Sonntag, 17. Juni 2012

Einsiedler


Rings um die kleine Lichtung standen alte Baumriesen. Nach Süden liefen die Berge in ein breites Tal aus. Nur selten kam ein Besucher, auf dem schmalen fast zugewachsenen Pfad, hier herauf. Deshalb hatte sich der Einsiedler diesen Platz ausgewählt.
Stille war seine Übung, alles wurde in ihr zur Meditation. Die Zeit lief hier langsamer und dehnte sich in unendliche weiten aus. Die Tagesarbeit fand darin ihren Platz.
Aber es war nicht die Einsamkeit und die Stille die ihn an diesen Ort gezogen hatten, sondern die geheimnisvolle Kraft der Natur.

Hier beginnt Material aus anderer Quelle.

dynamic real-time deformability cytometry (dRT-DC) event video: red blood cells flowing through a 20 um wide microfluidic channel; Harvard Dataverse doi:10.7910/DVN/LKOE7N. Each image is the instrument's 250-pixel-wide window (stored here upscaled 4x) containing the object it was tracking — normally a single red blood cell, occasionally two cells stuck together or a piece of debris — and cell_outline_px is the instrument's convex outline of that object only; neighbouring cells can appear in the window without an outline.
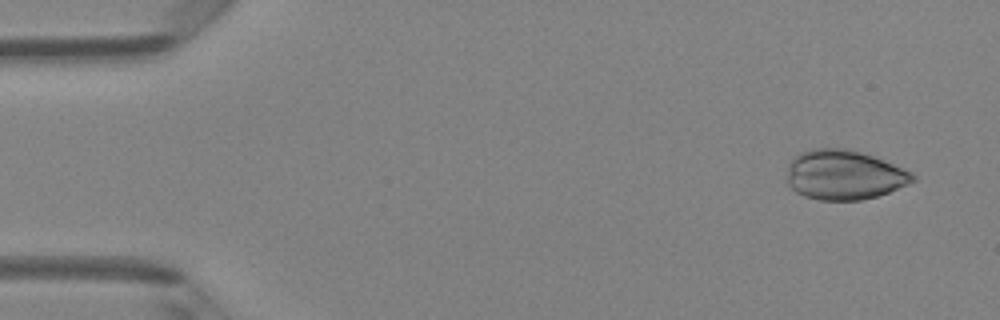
{"species": "Egyptian fruit bat (a non-hibernating species)", "species_latin": "Rousettus aegyptiacus", "temperature_condition": "room temperature", "stored_images_in_passage": 5, "camera_frame_rate_fps": 3000, "um_per_image_px": 0.085, "animal": {"sex": "female"}, "frame": {"image": 1, "passage_image": 1, "time_ms": 0.0, "image_size_px": [1000, 320], "cell_outline_px": [[916, 180], [908, 184], [888, 192], [876, 196], [860, 200], [820, 200], [804, 196], [796, 192], [784, 180], [788, 164], [800, 152], [816, 148], [848, 148], [884, 160], [912, 172], [916, 176]], "centroid_in_image_um": [71.72, 14.86], "position_along_channel_um": 13.3, "area_um2": 36.53}}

In dem Windschatten eines großen Felsens hatte er sich eine kleine Hütte gezimmert.
Wenn er in der Morgensonne davor saß, und der frische Wind von den Bergen in den Wipfeln der Kiefern rauschte, erschien ihm dies wie eine leise, liebliche Musik.
Aus den Stämmen, mit ihren Narben und Spuren des Lebens, strahlten Ruhe und Kraft.
Das Gras, die Felsen, und die vielen Vögel in den Wipfeln der Bäume, waren ihm wie Brüder und Schwestern.
Er fühlte in diesen Momenten tiefen Frieden. Das Gefühl war nicht nur auf seine Umgebung beschenkt, es umfasste nicht selten die ganze Welt. Aus allem strebte die Kraft des Lebens auf ihn ein und ließ ihn sich selbst vergessen.
Jetzt wusste er, dass die Welt ihn liebte, sie liebte ihn bedingungslos und gab ihm alles was er zum Leben brauchte.
Hier oben verebbte der Strom der Meinungen, der Wünsche und Ideen. Die das Leben unten im Tal und überall in der Welt bestimmten.
Trotzdem konnte er nicht ewig an diesem Ort bleiben, wenn der Tag kam, wenn ihn sein Schicksal rief, würde er zurückkehren, seinen stillen Winkel verlassen und den Platz und die Aufgaben übernehmen, die ihm bestimmt waren.